Simple: if Donald Trump does it or says it, it’s horrible by definition, and previous conclusions and analysis is inoperable.

Writes Davis,

What changed that could possibly explain Rubin’s complete reversal on the necessity of a deal she once said was “ephemeral,” “phony,” “fantasy,” and “devoid of substance?” Nothing. It’s the same deal today as it was when it was agreed to in 2015. The only difference between then and now is that Trump eventually endorsed Rubin’s take in its entirety. And because Rubin now calibrates her political compass to the opposite of whatever Trump is doing, she feels compelled to vociferously support a vapid agreement she at one time opposed on the merits.

Bias makes you stupid. It also makes pundits untrustworthy, and it’s stunning that neither Rubin nor her editors noticed her sudden reversal sufficiently to recognize that some explanation was mandatory. Maybe they think “Trump” is explanation enough.

They probably do.

The Washington Post’s Very Bad, Very Revealing Day: How Often Does This Have To Happen Before Journalists Decide Their Bias Is Making Them Stupid…And Untrustworthy?

Yesterday, the Washington Post, one of the three alleged standard-bearers of U.S. print journalism, published gossip and lies as news, got caught and humiliated..twice!.., and again illustrated vividly why the distinction between hoax stories, what the mainstream media condemns as “fake news,'” and their own false reporting due to incompetence and bias, is illusory.

First, the Post published a weird and alarming story about how Secretary of State Rex Tillerson was behaving like a sultan and ordering subordinates to lower their gaze in his presence:

“Many career diplomats say they still have not met him, and some have been instructed not to speak to him directly — or even make eye contact”

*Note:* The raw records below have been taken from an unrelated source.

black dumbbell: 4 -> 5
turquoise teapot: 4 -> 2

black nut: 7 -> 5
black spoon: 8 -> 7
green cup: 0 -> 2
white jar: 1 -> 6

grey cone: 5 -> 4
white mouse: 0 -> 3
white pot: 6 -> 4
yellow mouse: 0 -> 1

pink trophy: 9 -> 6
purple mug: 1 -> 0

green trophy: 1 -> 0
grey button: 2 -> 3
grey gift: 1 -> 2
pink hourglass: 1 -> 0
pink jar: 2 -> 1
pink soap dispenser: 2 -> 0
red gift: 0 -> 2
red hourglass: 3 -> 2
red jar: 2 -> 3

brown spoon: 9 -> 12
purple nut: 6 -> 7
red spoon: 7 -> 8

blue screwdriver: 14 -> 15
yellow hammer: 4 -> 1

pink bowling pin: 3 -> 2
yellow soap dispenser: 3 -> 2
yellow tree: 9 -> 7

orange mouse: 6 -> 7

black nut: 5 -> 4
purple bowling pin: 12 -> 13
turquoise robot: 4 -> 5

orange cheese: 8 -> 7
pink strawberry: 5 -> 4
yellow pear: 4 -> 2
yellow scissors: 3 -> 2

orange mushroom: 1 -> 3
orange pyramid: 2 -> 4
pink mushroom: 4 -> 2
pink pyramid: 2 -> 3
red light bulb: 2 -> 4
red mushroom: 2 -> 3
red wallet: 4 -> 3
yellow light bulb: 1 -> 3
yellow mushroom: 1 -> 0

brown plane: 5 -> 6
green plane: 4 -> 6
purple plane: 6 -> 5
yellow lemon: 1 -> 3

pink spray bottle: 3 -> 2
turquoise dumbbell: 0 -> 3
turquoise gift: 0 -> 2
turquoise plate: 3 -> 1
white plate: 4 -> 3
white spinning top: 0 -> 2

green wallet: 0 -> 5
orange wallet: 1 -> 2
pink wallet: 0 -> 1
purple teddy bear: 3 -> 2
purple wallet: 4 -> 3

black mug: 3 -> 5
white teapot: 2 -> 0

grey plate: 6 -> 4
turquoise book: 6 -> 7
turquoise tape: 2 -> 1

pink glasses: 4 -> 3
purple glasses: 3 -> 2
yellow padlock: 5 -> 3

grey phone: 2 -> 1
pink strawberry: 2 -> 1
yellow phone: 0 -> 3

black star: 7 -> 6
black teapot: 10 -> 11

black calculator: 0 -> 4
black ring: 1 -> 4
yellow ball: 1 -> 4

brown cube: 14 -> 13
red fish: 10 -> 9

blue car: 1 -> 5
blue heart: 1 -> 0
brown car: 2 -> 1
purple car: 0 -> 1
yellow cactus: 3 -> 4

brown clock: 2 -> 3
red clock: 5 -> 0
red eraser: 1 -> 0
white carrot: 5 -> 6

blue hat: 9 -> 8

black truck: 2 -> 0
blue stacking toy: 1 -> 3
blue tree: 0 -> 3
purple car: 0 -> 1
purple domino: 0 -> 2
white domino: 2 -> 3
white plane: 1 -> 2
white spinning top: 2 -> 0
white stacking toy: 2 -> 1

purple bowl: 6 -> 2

This, of course, sparked widespread ridicule by the Left’s bloggers, commentators, journalists and other tweeters, despite the fact that no sources were named to back up the claim. We have here an example of confirmation bias at its most foolish,  on the part of the reporter, the editor, the paper, and the eager partisan bigots who think businessmen are monsters and the Trump administration is made up of freaks and creeps.  The Huffington Post happily published a collection of celebrities, politicians and random social media users reacting to the  story, including Democratic Congressman Ted Lieu , who said he found the article “disturbing.”

So do I. I find it disturbing that the Post, like the New York Times, cannot be trusted to check out inflammatory slurs against public official before declaring them facts. Note that the quote says the diplomats SAY they have not met him, but that some HAVE been instructed not to make eye contact. The Post stated what sounds like obvious holdover-staff rumor-mongering and sabotage as truth, opening the door for widespread contempt and disrespect of the Secretary of State without justification. Yes, that’s disturbing.

It was fake news. I didn’t believe it. I assumed this was the Post’s anti-Trump bias once again seeping into its deteriorating organizational brain. To his credit, Associated Press reporter Mike Lee immediately called foul, B.S., and fake news. Lee said that he had heard the allegation about employees being forced to avert their gaze in the presence of the Secretary of State two weeks before the Post’s story was published, and after checking into the claim,  determined that it was a rumor without basis.

“It’s compelling gossip. I have looked him  in the eyes and not turned to stone. At least not yet…This is not true and people repeating it are making it more difficult to address very real issues.”

When challenged to back up his statement that the story was false, Lee replied,

“Because I have covered State since 1999. Because I know people who didn’t start in 2009 [that is, Obama era partisans].”

Can anyone defend this Post sliming as anything but biased hackery?